Stated task A:
From the forum post on clustered standard errors, translate this sentence into Spanish: "Since there is only one observation per canton and year, clustering by year and canton is not possible."

# Start of Excerpted passage

I am analysing FE, RE and Pooled Ols models for Panel data (cantons=26, T=6, N=156, Balanced set). All my variables are in percentage.
Y = employment rate of canton refugees
x1 = percentage share of jobs in small Businesses
x2 = percentage share of jobs in large Businesses
Controls = % share of foreigners, cantonal GDP as a percentage to the country GDP, unemployment rate of natives
I want to adjust my regression models for clustered SE by group (canton = state), because standard errors become understated when serial correlation is present, making hypothesis testing ambiguous.
Since there is only one observation per canton and year, clustering by year and canton is not possible. Results have been clustered by canton, because it is assumed that these clusters are independent from each other based on the autonomous nature of cantons, due to the federalist nature of the country. Year clusters are assumed to be dependent on each other, due to the nature of lag effects in economic theories/mechanisms.
- Do I need to prove, that serial correlation is present or is it okay to assume that serial correlation is present, because it is likely that observations of the same canton over time are correlated. If it is necessary to test for serial correlation before clustering SE, which code do I use?
Here is my code:
FE Model: fixedm6 <- plm(Y ~ X + X1 + controls, data=busdata, index=c("canton", "year"), model="within", effect = 'twoways')
FE Model mit clustered SE:
cfixedm6 <- coeftest(fixedm6, vcov=vcovHC(fixedm6, method = "arellano", type="HC3",cluster="group"))
Pooled OLS Model:
m6pool <- plm(Y ~ X + X1 + X2, data=busdata, index=c("canton", "year"), model="pooling")
Pooled OLS mit clustered SE:
cm6pool <- coeftest(m6pool, vcov=vcovHC(m6pool, type="HC3", cluster="group"))
F-test without Clustered SE:
p-value < 2.2e-16 ----> FE is better fit
when I insert models with clustered SE:
Error in UseMethod("pFtest") : no applicable method for 'pFtest' applied to an object of class "coeftest"
The same occurs with other lmtest functions (phtest for Hausmann test). RE Model:
randm6 <- plm(eY ~ X + X1 + X2, index=c("canton", "year"), data=busdata, model="random")

# End of Excerpted passage
# Start of Data provided

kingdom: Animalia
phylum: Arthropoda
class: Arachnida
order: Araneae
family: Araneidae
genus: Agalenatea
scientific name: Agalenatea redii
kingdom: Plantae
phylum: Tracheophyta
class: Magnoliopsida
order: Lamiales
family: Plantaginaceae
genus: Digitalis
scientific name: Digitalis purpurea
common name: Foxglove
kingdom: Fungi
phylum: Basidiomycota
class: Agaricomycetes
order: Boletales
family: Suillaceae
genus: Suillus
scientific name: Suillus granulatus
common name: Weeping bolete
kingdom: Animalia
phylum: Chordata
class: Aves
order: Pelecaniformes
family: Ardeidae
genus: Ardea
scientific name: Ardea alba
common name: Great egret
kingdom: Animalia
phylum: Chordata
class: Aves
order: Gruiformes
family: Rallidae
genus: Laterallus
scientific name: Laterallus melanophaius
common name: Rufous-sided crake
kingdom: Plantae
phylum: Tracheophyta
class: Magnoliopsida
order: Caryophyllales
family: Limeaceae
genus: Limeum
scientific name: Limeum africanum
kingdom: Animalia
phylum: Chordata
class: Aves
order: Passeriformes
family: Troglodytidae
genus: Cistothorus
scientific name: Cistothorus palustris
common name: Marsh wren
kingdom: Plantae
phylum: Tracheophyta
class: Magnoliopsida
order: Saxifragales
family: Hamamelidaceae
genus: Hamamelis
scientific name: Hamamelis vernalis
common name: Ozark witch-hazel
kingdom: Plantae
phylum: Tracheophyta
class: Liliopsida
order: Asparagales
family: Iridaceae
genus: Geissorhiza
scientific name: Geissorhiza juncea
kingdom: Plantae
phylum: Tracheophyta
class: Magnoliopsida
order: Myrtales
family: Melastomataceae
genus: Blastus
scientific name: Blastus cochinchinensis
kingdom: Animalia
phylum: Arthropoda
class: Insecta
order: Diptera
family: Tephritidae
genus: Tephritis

# End of Data provided

Stated task B:
Please copy out the listing line for line, starting at its first line and ending at the line that contains "common name: Marsh wren", with that line included.

Problem solution A:
Dado que solo hay una observación por cantón y año, no es posible agrupar por año y cantón.

Problem solution B:
kingdom: Animalia
phylum: Arthropoda
class: Arachnida
order: Araneae
family: Araneidae
genus: Agalenatea
scientific name: Agalenatea redii
kingdom: Plantae
phylum: Tracheophyta
class: Magnoliopsida
order: Lamiales
family: Plantaginaceae
genus: Digitalis
scientific name: Digitalis purpurea
common name: Foxglove
kingdom: Fungi
phylum: Basidiomycota
class: Agaricomycetes
order: Boletales
family: Suillaceae
genus: Suillus
scientific name: Suillus granulatus
common name: Weeping bolete
kingdom: Animalia
phylum: Chordata
class: Aves
order: Pelecaniformes
family: Ardeidae
genus: Ardea
scientific name: Ardea alba
common name: Great egret
kingdom: Animalia
phylum: Chordata
class: Aves
order: Gruiformes
family: Rallidae
genus: Laterallus
scientific name: Laterallus melanophaius
common name: Rufous-sided crake
kingdom: Plantae
phylum: Tracheophyta
class: Magnoliopsida
order: Caryophyllales
family: Limeaceae
genus: Limeum
scientific name: Limeum africanum
kingdom: Animalia
phylum: Chordata
class: Aves
order: Passeriformes
family: Troglodytidae
genus: Cistothorus
scientific name: Cistothorus palustris
common name: Marsh wren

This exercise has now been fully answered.